**Assignment**
The pictures must be left out, while the rest of the data is copied exactly.

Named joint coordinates
—————
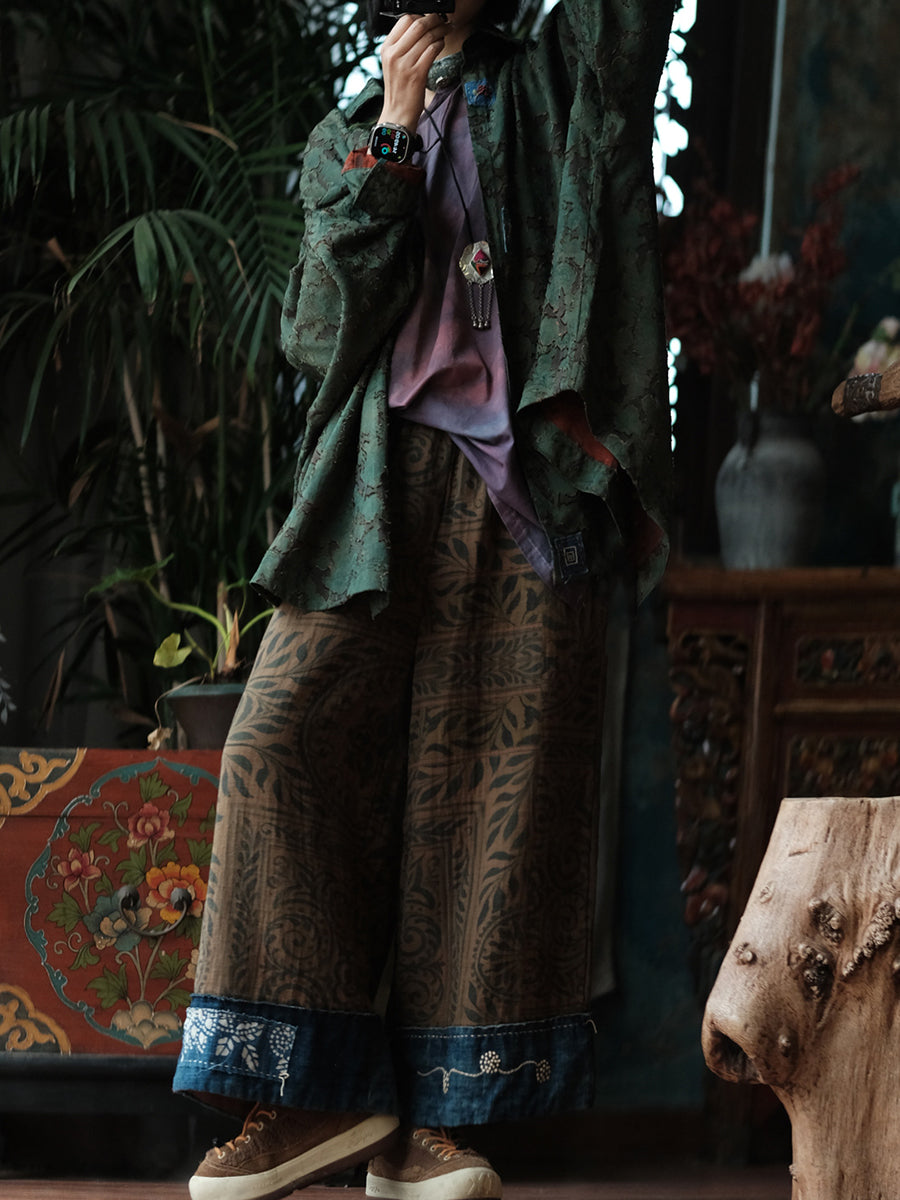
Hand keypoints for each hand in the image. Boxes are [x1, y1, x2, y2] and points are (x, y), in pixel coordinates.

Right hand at [377, 13, 445, 130]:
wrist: (397, 114)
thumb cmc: (399, 90)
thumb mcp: (393, 64)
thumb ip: (402, 45)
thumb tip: (420, 27)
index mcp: (386, 48)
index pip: (404, 20)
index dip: (420, 15)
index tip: (430, 18)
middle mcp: (393, 54)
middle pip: (417, 24)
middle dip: (434, 19)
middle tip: (443, 21)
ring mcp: (405, 64)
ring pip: (427, 36)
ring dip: (441, 30)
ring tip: (447, 30)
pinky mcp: (417, 73)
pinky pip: (432, 50)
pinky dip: (440, 44)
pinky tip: (442, 44)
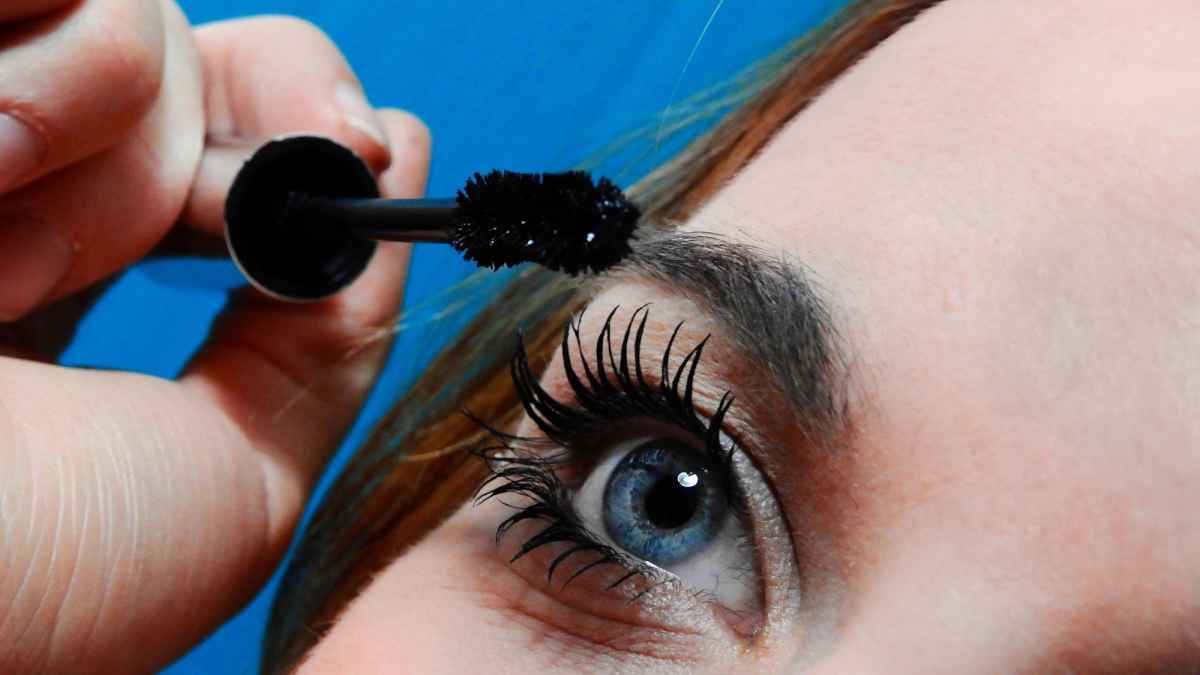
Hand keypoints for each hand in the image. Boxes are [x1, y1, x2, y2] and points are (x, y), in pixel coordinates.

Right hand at [0, 2, 430, 671]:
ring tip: (9, 279)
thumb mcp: (239, 472)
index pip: (206, 125)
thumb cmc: (49, 584)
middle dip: (238, 143)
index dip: (301, 126)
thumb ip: (333, 325)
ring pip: (124, 22)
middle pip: (178, 49)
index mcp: (56, 260)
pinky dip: (59, 79)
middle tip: (209, 232)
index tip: (366, 157)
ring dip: (119, 162)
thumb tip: (398, 144)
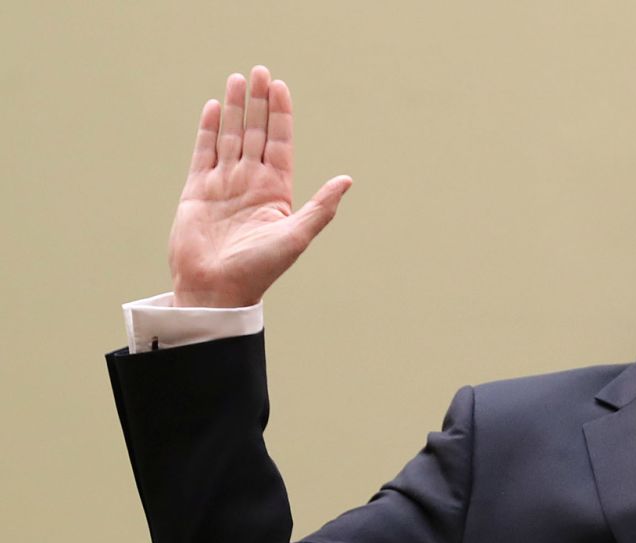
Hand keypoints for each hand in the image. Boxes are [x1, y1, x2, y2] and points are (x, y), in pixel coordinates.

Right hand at [168, 66, 351, 307]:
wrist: (216, 289)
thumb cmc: (259, 269)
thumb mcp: (296, 236)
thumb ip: (321, 207)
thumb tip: (347, 180)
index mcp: (276, 191)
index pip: (280, 142)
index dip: (281, 114)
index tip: (280, 86)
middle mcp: (251, 183)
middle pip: (256, 132)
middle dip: (258, 102)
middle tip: (259, 70)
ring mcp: (224, 184)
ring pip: (231, 136)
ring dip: (236, 108)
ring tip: (237, 79)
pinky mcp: (198, 190)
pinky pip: (204, 153)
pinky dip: (209, 129)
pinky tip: (215, 108)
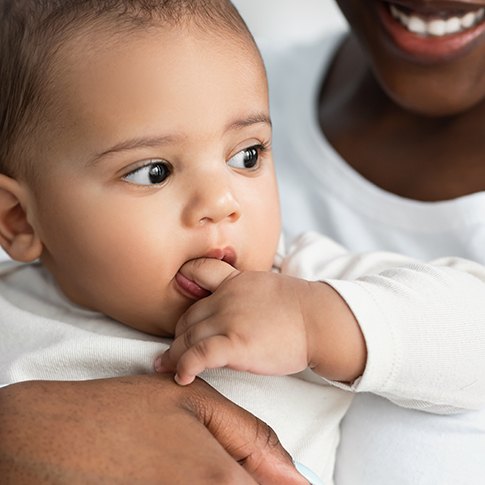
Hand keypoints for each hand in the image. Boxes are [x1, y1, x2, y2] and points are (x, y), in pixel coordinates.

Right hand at [0, 375, 307, 483]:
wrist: (58, 436)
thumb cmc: (126, 413)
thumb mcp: (196, 403)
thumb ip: (252, 437)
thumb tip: (297, 474)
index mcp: (222, 481)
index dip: (289, 484)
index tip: (304, 482)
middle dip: (257, 479)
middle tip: (218, 454)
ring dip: (232, 479)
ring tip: (197, 457)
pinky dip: (204, 484)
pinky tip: (182, 465)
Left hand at [156, 258, 365, 384]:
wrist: (318, 320)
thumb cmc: (297, 307)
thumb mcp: (264, 283)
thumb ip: (239, 287)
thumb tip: (226, 305)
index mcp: (233, 281)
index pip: (197, 274)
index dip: (183, 292)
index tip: (179, 311)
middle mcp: (225, 298)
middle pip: (188, 317)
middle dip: (178, 336)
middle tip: (172, 352)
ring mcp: (229, 319)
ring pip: (187, 337)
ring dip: (174, 355)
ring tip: (166, 368)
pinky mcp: (235, 344)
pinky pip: (199, 355)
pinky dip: (184, 366)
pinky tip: (181, 378)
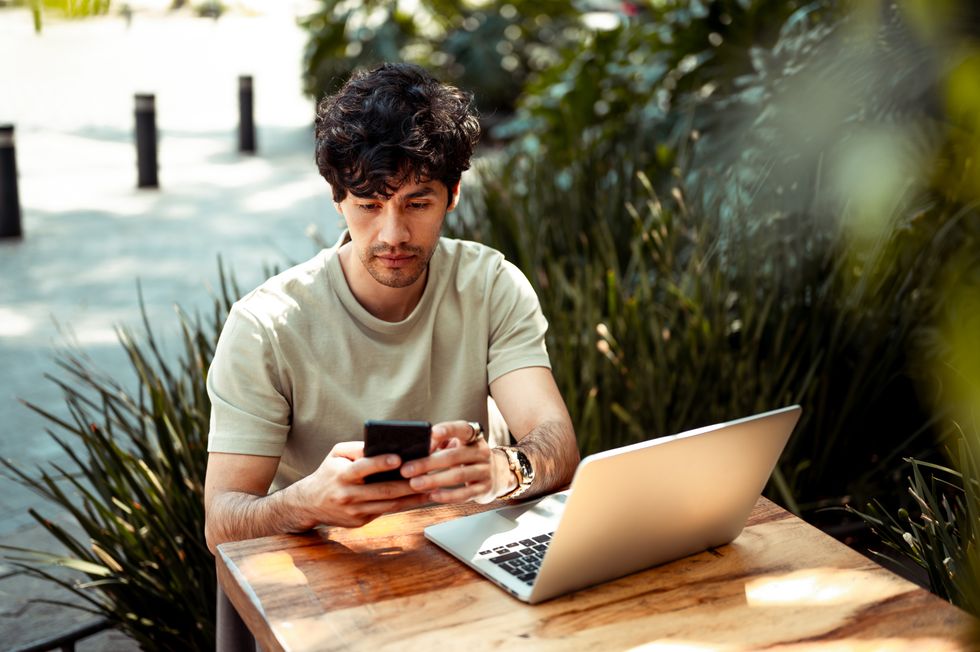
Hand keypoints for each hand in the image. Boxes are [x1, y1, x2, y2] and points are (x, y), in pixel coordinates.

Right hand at [293, 441, 429, 527]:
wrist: (309, 504)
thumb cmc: (328, 473)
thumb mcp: (336, 454)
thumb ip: (358, 448)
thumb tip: (383, 444)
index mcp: (342, 475)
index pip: (363, 468)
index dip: (381, 463)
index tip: (399, 459)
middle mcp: (348, 494)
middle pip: (383, 490)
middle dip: (408, 484)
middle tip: (428, 476)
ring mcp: (355, 511)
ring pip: (389, 505)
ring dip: (412, 498)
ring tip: (431, 489)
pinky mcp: (360, 522)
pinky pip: (386, 513)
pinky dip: (404, 506)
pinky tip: (419, 499)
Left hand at [399, 421, 515, 503]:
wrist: (498, 474)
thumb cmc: (467, 457)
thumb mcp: (458, 444)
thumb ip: (440, 443)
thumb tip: (417, 446)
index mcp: (473, 437)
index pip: (462, 429)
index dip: (447, 430)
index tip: (430, 433)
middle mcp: (482, 452)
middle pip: (454, 456)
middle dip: (428, 463)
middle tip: (407, 469)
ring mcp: (485, 471)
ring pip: (458, 475)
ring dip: (434, 480)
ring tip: (414, 484)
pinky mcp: (484, 489)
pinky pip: (464, 494)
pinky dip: (447, 495)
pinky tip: (432, 496)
—————
**Finished exercise**
Hand keypoints for each hand in the image. Boxes are [x1, y1, x2, y2] and points are (x, y), in pixel coordinates.

Right hand at [377, 13, 445, 130]:
wrist: (397, 114)
thumb cmc: (399, 90)
thumb mcp: (393, 64)
thumb ip: (402, 45)
thumb tip: (420, 27)
index mcp: (386, 48)
index pip: (404, 20)
index dip: (420, 15)
index tip: (430, 18)
middle mcp: (393, 54)
middle pip: (417, 24)
middle dip: (434, 19)
middle tip: (443, 21)
ring mcp: (405, 64)
ring pip: (427, 36)
ring dip: (441, 30)
ring tip: (447, 30)
pinky mcp: (417, 73)
pinky pip: (432, 50)
pinky dip: (440, 44)
pinky tip: (442, 44)
Hand keypoints for each hand in the image. Boxes are [x1, y1, x2, y2] and points are (x, y), in pixel coordinates.

Right hand at [0, 2, 430, 671]:
ring tip: (9, 279)
thumb mcp: (239, 472)
index pip: (206, 125)
thumb cmc: (49, 584)
middle dip: (238, 143)
index dip: (301, 126)
thumb ip: (333, 325)
ring pip: (124, 22)
middle pip: (178, 49)
index mcp: (56, 260)
pinky dip: (59, 79)
middle tip: (209, 232)
index tip: (366, 157)
ring dip: (119, 162)
thumb tip: (398, 144)
Hand keypoints for each hand in the image. Boxes are [x1, y1, x2, y2] and points are (x, y), in pixel coordinates.

Right hand at [168, 66, 351, 307]:
wrist: (216, 289)
thumb cmc: (259, 269)
thumb mcp: (296, 236)
thumb ip: (321, 207)
thumb tip: (347, 180)
index mcp: (276, 191)
index pip: (280, 142)
index dip: (281, 114)
index tip: (280, 86)
middle mcp: (251, 183)
middle pip: (256, 132)
middle dip: (258, 102)
middle tip: (259, 70)
ring mcp: (224, 184)
ring pip: (231, 136)
ring dip: (236, 108)
ring tip: (237, 79)
pinky mcp: (198, 190)
pinky pip: (204, 153)
pinky dip: (209, 129)
pinky tip: (215, 108)
Hand keypoints for each hand in the image. Boxes are [x1, y1, x2, y2] and points are (x, y), in pixel coordinates.

Right hand at [0, 375, 307, 483]:
wrist: (58, 436)
thumb cmc: (126, 413)
thumb mcp: (196, 403)
thumb ip: (252, 437)
thumb tip: (297, 474)
index mcp: (222, 481)
index dip: (289, 484)
index tip: (304, 482)
middle dip: (257, 479)
middle tip: (218, 454)
ring dip: (232, 479)
ring tip: (197, 457)
pinky dip: (204, 484)
pinky tip: (182, 465)
Left hand at [156, 258, 365, 384]:
wrist: (318, 320)
thumb cmc: (297, 307)
thumb mcp: (264, 283)
thumb ip: (239, 287)
thumb tip: (226, 305)
index mcp: (233, 281)
index pip: (197, 274)
index dip: (183, 292)
index tip: (179, 311)
middle mcp: (225, 298)
middle pip: (188, 317)
middle dip: (178, 336)
middle tip: (172, 352)
ring mcp: (229, 319)
ring pip: (187, 337)
ring dip: (174, 355)
ring tip: (166, 368)
pinky mcp: (235, 344)
pinky pip: (199, 355)
pinky dip: (184, 366)
pinky tip: (181, 378)
Hand keypoints for each hand in the image. Boxes are [x1, y1, x2, y2] and points are (x, y), in pixel coordinates.

Right hand at [293, 441, 429, 527]:
wrist: (309, 504)
thumb cmc: (328, 473)
thumb mcp: (336, 454)
thumb ip: (358, 448)
thumb tip: (383, 444)
index mcp: (342, 475)
index pip: (363, 468)
index dip: (381, 463)
index tip: (399, 459)
middle mcp: (348, 494)
middle pip: (383, 490)
middle dip: (408, 484)
middle tip: (428, 476)
ring mcp: (355, 511)
ring pip: (389, 505)
ring dip: (412, 498)
ring tip: (431, 489)
pinky mcp: (360, 522)
pinky pip: (386, 513)
pinky dip: (404, 506)
pinky tip: (419, 499)
Left hand at [399, 421, 515, 503]:
wrist: (498, 474)
thumb cmc: (467, 457)
thumb mcp: (458, 444)
thumb ip: (440, 443)
thumb tip: (417, 446)
index mcp: (473, 437)
index pip: (462, 429)
index dip: (447, 430)
index tip: (430, 433)
middle mcp: (482, 452)
middle pip: (454, 456)
middle dip: (428, 463)
middle tip: (407, 469)
ring mcp: (485, 471)
ring pip: (458, 475)
ring dip: (434, 480)
ring tip: (414, 484)
pinky mcp: (484, 489)
pinky pip: (464, 494)
pinky dip: (447, 495)
pinky tip: (432, 496)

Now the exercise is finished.